Its official name is Ho Chi Minh City, but even the people who live here tend to call it Saigon, because it's shorter and easier. You will at times see it abbreviated as HCMC.
It is the largest city in Vietnam with over 8 million residents who work very hard. That is the overwhelming impression the place left with me. Whether professionals working for private firms or the government, street vendors, store or restaurant owners, the city never stops from early morning until late at night seven days a week. Everyone seems ready to do business and everyone is looking to do business. If you are not interested in buying what a street vendor is selling, he will quickly ask if you want something else. If you do, he'll arrange it.
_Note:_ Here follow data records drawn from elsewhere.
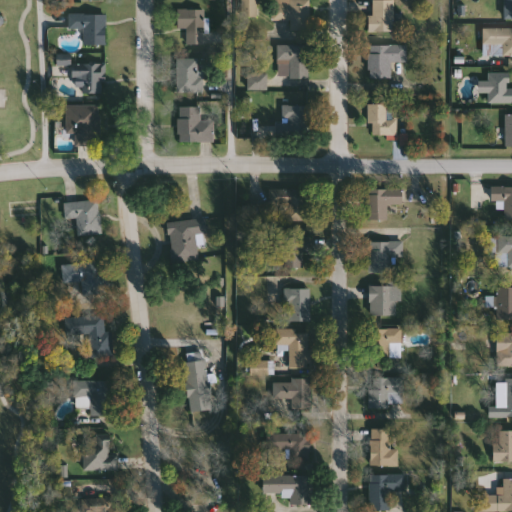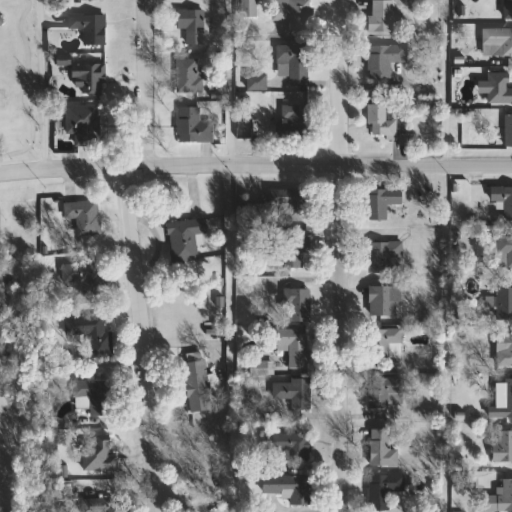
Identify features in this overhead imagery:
building: (508, 9)
building: (508, 9)
building: (295, 14)
building: (295, 14)
building: (383, 15)
building: (383, 15)
building: (193, 25)
building: (194, 25)
building: (90, 26)
building: (91, 27)
building: (497, 41)
building: (497, 41)
building: (385, 59)
building: (385, 60)
building: (294, 61)
building: (295, 61)
building: (188, 76)
building: (189, 76)
building: (89, 77)
building: (90, 77)
road: (144, 81)
building: (258, 82)
building: (258, 82)
road: (338, 82)
road: (442, 82)
road: (41, 83)
road: (25, 87)
building: (500, 88)
building: (499, 89)
park: (2, 95)
building: (298, 119)
building: (298, 119)
building: (383, 119)
building: (384, 120)
building: (84, 124)
building: (84, 124)
building: (195, 126)
building: (195, 126)
building: (509, 133)
building: (509, 133)
road: (255, 162)
building: (503, 199)
building: (504, 200)
building: (288, 202)
building: (382, 202)
building: (288, 203)
building: (383, 203)
building: (251, 212)
building: (252, 212)
building: (85, 216)
building: (85, 217)
park: (15, 229)
building: (186, 238)
building: (186, 239)
building: (505, 251)
building: (505, 251)
building: (295, 252)
building: (295, 253)
road: (230, 255)
building: (384, 255)
building: (385, 256)
building: (84, 273)
building: (85, 274)
building: (383, 300)
building: (383, 301)
building: (504, 304)
building: (504, 304)
building: (298, 305)
building: (299, 305)
building: (92, 334)
building: (93, 335)
road: (142, 335)
road: (337, 338)
road: (444, 338)
building: (387, 345)
building: (387, 345)
building: (296, 346)
building: (296, 347)
building: (504, 350)
building: (505, 350)
building: (260, 368)
building: (260, 368)
building: (197, 385)
building: (198, 385)
building: (294, 392)
building: (295, 392)
building: (387, 393)
building: (388, 393)
building: (95, 396)
building: (96, 396)
building: (509, 397)
building: (509, 397)
road: (7, 402)
building: (292, 445)
building: (292, 445)
building: (503, 447)
building: (503, 448)
building: (383, 449)
building: (383, 449)
building: (99, 454)
building: (100, 455)
building: (290, 488)
building: (290, 488)
building: (385, 490)
building: (385, 490)
building: (497, 499)
building: (498, 499)
building: (99, 505)
building: (99, 506)
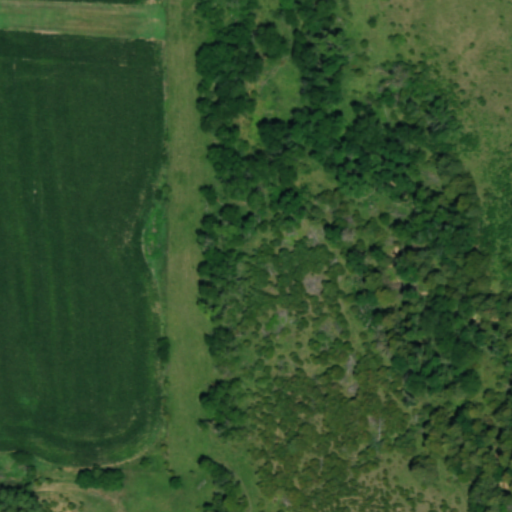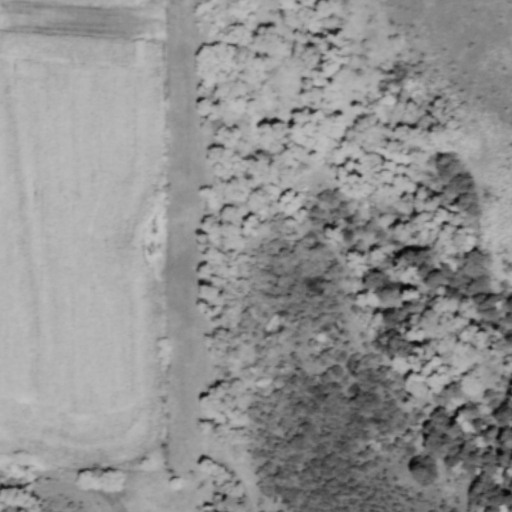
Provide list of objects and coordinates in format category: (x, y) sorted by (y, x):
crop: (76, 241)
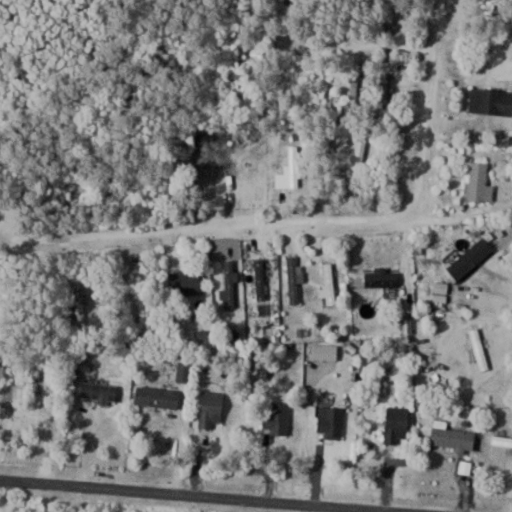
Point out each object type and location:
building: (293, 0)
building: (489, 4)
building: (388, 12)
road: (341, 42)
building: (384, 89)
building: (491, 100)
building: (360, 159)
building: (293, 164)
building: (479, 180)
road: (325, 223)
building: (457, 261)
building: (383, 277)
building: (261, 278)
building: (294, 279)
building: (187, 280)
building: (230, 283)
building: (330, 283)
building: (442, 291)
building: (80, 304)
building: (146, 315)
building: (480, 348)
building: (101, 391)
building: (159, 396)
building: (213, 409)
building: (278, 418)
building: (333, 420)
building: (398, 423)
building: (454, 437)
building: (503, 440)
road: (185, 496)
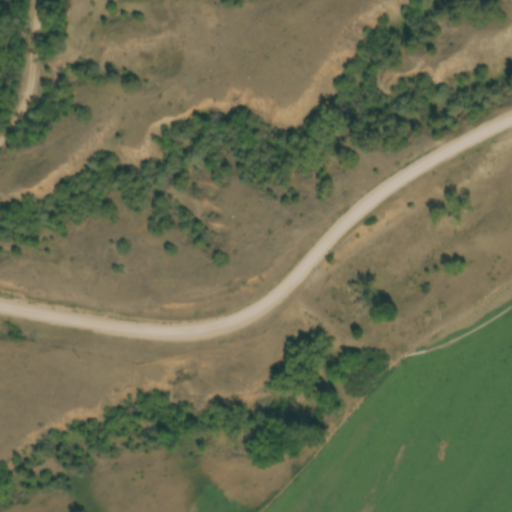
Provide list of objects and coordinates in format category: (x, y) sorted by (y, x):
road: (279, 293)
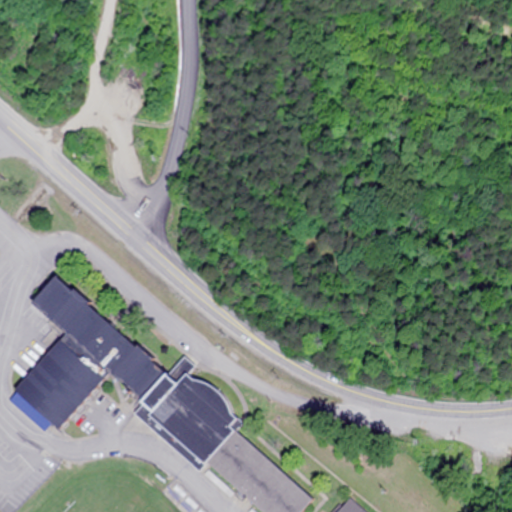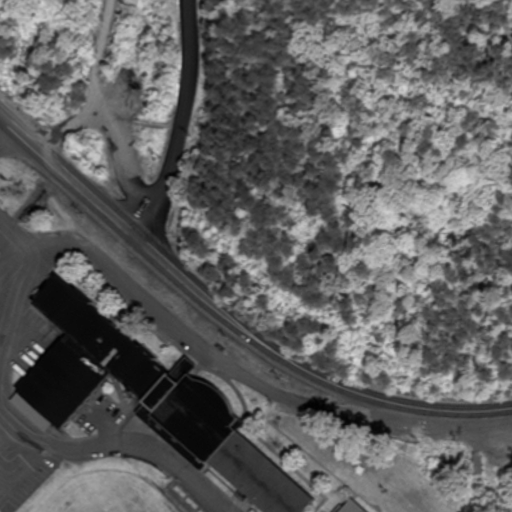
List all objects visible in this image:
road: (178, 124)
road: (227, 316)
road: (4, 382)
building: (156, 397)
park: (101, 499)
building: (355, 507)
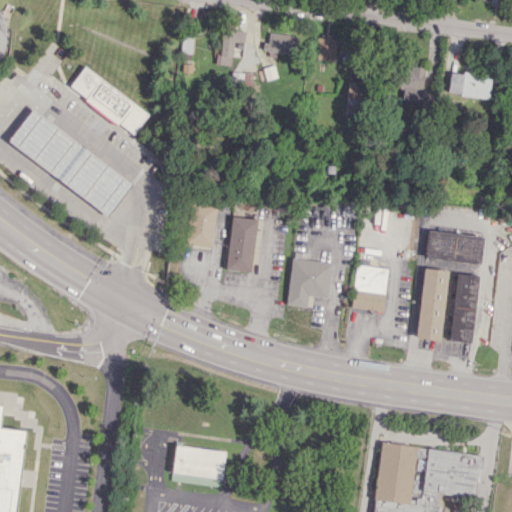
When compared with Hanoi, the nation's capital, Saigon is a bit more modern and pushing harder toward something that looks like pure capitalism. There are more office towers here and more people working office jobs as opposed to hustling as freelancers on the streets. But there is plenty of hustle. It is the one consistent characteristic in all of Vietnam.
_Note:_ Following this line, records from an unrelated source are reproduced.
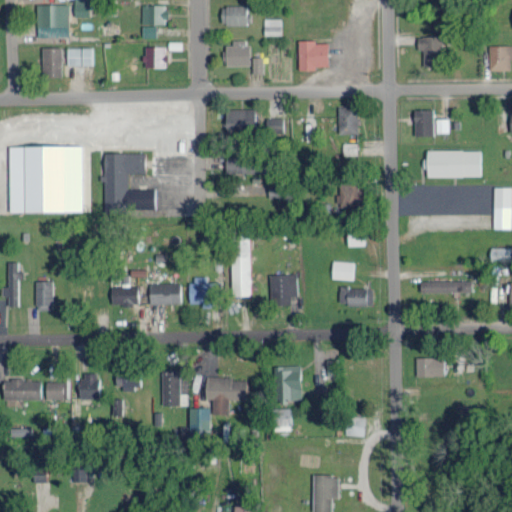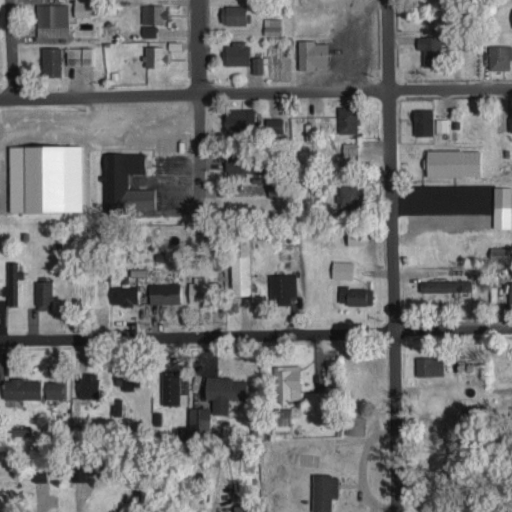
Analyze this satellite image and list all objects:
building: (82, 7)
building: (154, 13)
building: (234, 13)
building: (53, 14)
building: (273, 25)
building: (149, 29)
building: (430, 49)
road: (12, 50)
building: (236, 51)
building: (314, 53)
building: (80, 54)
building: (155, 55)
building: (500, 56)
building: (52, 61)
building: (258, 64)
road: (255, 90)
road: (197, 93)
building: (241, 118)
building: (347, 118)
building: (423, 121)
building: (511, 121)
building: (275, 123)
building: (442, 124)
building: (309, 128)
building: (349, 147)
building: (454, 161)
building: (243, 162)
building: (46, 177)
building: (125, 181)
building: (277, 189)
building: (350, 194)
building: (503, 206)
building: (356, 237)
building: (501, 253)
road: (387, 256)
building: (241, 264)
building: (343, 268)
building: (12, 282)
building: (446, 285)
building: (283, 286)
building: (203, 289)
building: (165, 291)
building: (511, 291)
building: (124, 293)
building: (44, 294)
building: (356, 294)
road: (256, 333)
building: (430, 365)
building: (128, 378)
building: (287, 382)
building: (88, 384)
building: (171, 386)
building: (22, 387)
building: (56, 388)
building: (225, 391)
building: (117, 406)
building: (282, 418)
building: (199, 421)
building: (356, 424)
building: (21, 430)
building: (79, 473)
building: (40, 475)
building: (324, 491)
building: (244, 508)
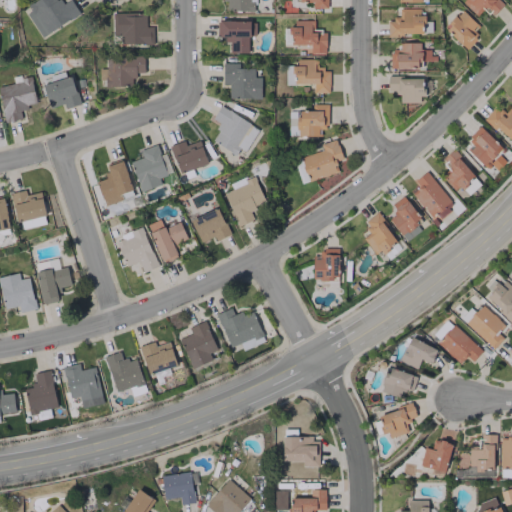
Whether in Hanoi, Da Nang, or smaller cities and towns along the way, the people always seem to be multi-tasking. They set up shop where they live. They may have a primary job, but they also can provide hair-dressing services, nails, sell soft drinks and water, or homemade pho and other Vietnamese take-away dishes. As a result, even a major city like Saigon has hints of a rural lifestyle and the ways of the past.
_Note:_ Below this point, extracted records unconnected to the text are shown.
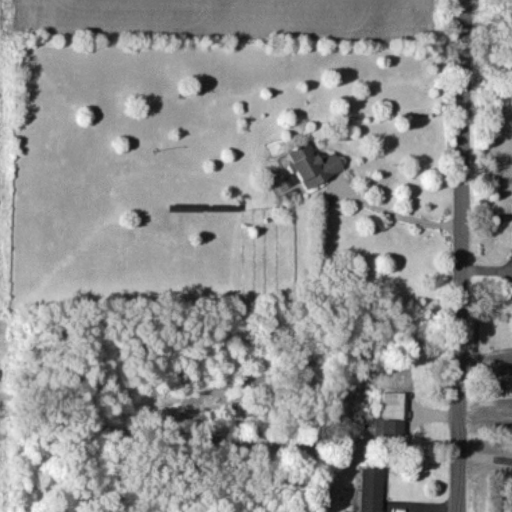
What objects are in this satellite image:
road: (453, 11)
building: (313, 164)
road: (399, 213)
road: (462, 255)
road: (486, 355)
building: (390, 415)
building: (371, 489)
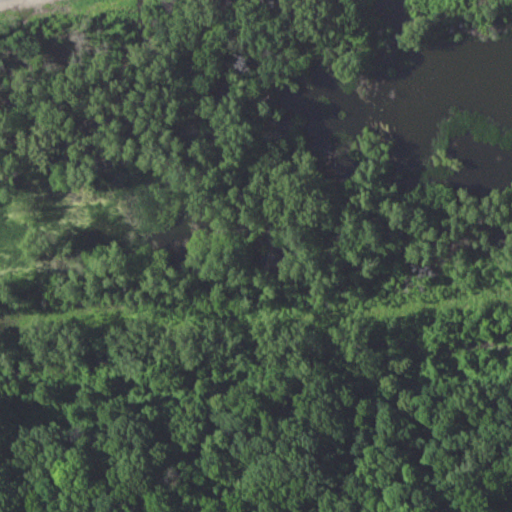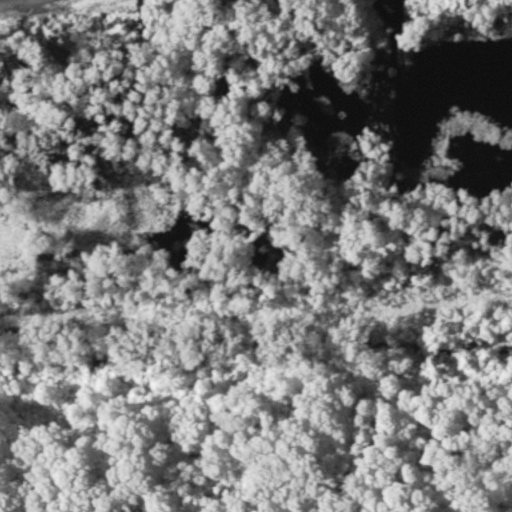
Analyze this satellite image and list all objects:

There is a constant push and pull between old women in conical hats and young people racing around on scooters conducting business on smart phones. Sometimes you will see a woman in a conical hat using a cell phone and sometimes you will see a young woman wearing a conical hat as a fashion statement.
Everyone knows that the north won the Vietnam War and the country was unified under control administered from Hanoi. But if the war was about communism versus a free market system it looks as if the south won and Saigon is the country's financial center.
Saigon was the capital of the south and many of the iconic buildings Americans learned to identify from news coverage of the war still exist as reminders. The Hotel Continental and the Caravelle Hotel served as unofficial headquarters for the American press and visiting diplomats.
The former Presidential Palace is now known as Independence Palace. It's often confused with the former American Embassy, which was knocked down in the 1990s, because the palace and embassy are similarly shaped with a rooftop structure that can serve as a helicopter landing pad. There are also French influenced avenues and buildings like the Notre Dame Cathedral and the Old Post Office that remind visitors that the French were kicked out of Vietnam before the Americans were.
As economically advantaged as Saigon is, everywhere you look there are thousands of people operating as part of an old fashioned economy. People selling baskets of goods on the street and others doing back breaking work by hand even as construction cranes raise new skyscrapers in the background. I saw the same disconnect throughout the country.
If you simply track the new architecture you can see the direction things are headed. In Saigon (and perhaps Da Nang), I saw evidence of past building and planning practices being replaced by a more thoughtful modern approach. There were fewer instances of work crews jamming new buildings into small spaces and more signs of entire city blocks being pushed away for major multi-building office campuses.
It is very interesting to see the side by side existence of the new and old and understand that Vietnam is slowly moving toward modernity as older generations pass. It is simply understood, especially by the internet connected younger generations, that there are better, healthier, more efficient ways to do things. Tradition is apparent everywhere, but so is technology and its effects on quality of life.
Saigon is a tourist town. People from other Asian countries, Australia, New Zealand, Europe and the United States are everywhere. Tourism is an important sector and a major reason young people want to learn English. I heard a bit more English being spoken in Saigon than in the north. It seems that every fourth storefront is a travel agent helping people get to other parts of the country, Cambodia and Thailand.
There are lots of restaurants serving Italian food as an alternative to traditional Vietnamese menus. Spaghetti is the universal connector that spans languages, continents and taste buds.
Street life in Saigon is a constant circus. In one district of the city, bars are serving balloons of laughing gas to young people and there are concerns about whether it's healthy. I saw one woman in her 20s inhale three large (beach ball sized) doses of the gas in the amount of time it took me to have lunch. I didn't see her laugh though.
Hidden away behind the main streets of the city are miles and miles of alley neighborhoods. I stayed in one. It was like a small town behind a small doorway. People live their whole lives in these small spaces where you can reach across the alley and touch your neighbor in the next house. Walking through you will see people watching television in their underwear, or just standing in the doorway - similarly dressed - watching others walk by. Dogs wander around off leash. And of course scooters race through with inches to spare on either side of the handlebars.
Every few feet on the city's main streets there is someone on the sidewalk trying to entice you into a restaurant or a retail store; trying to give you a scooter ride to the other side of town; sell you sunglasses or Buddha beads; and if you are not interested in any of that marijuana is offered as if that is the one thing everyone needs.
I suppose I can see why. If you don't have the ability to let the chaos wash over you Saigon can be overwhelming. It might help to have a little something to calm your nerves.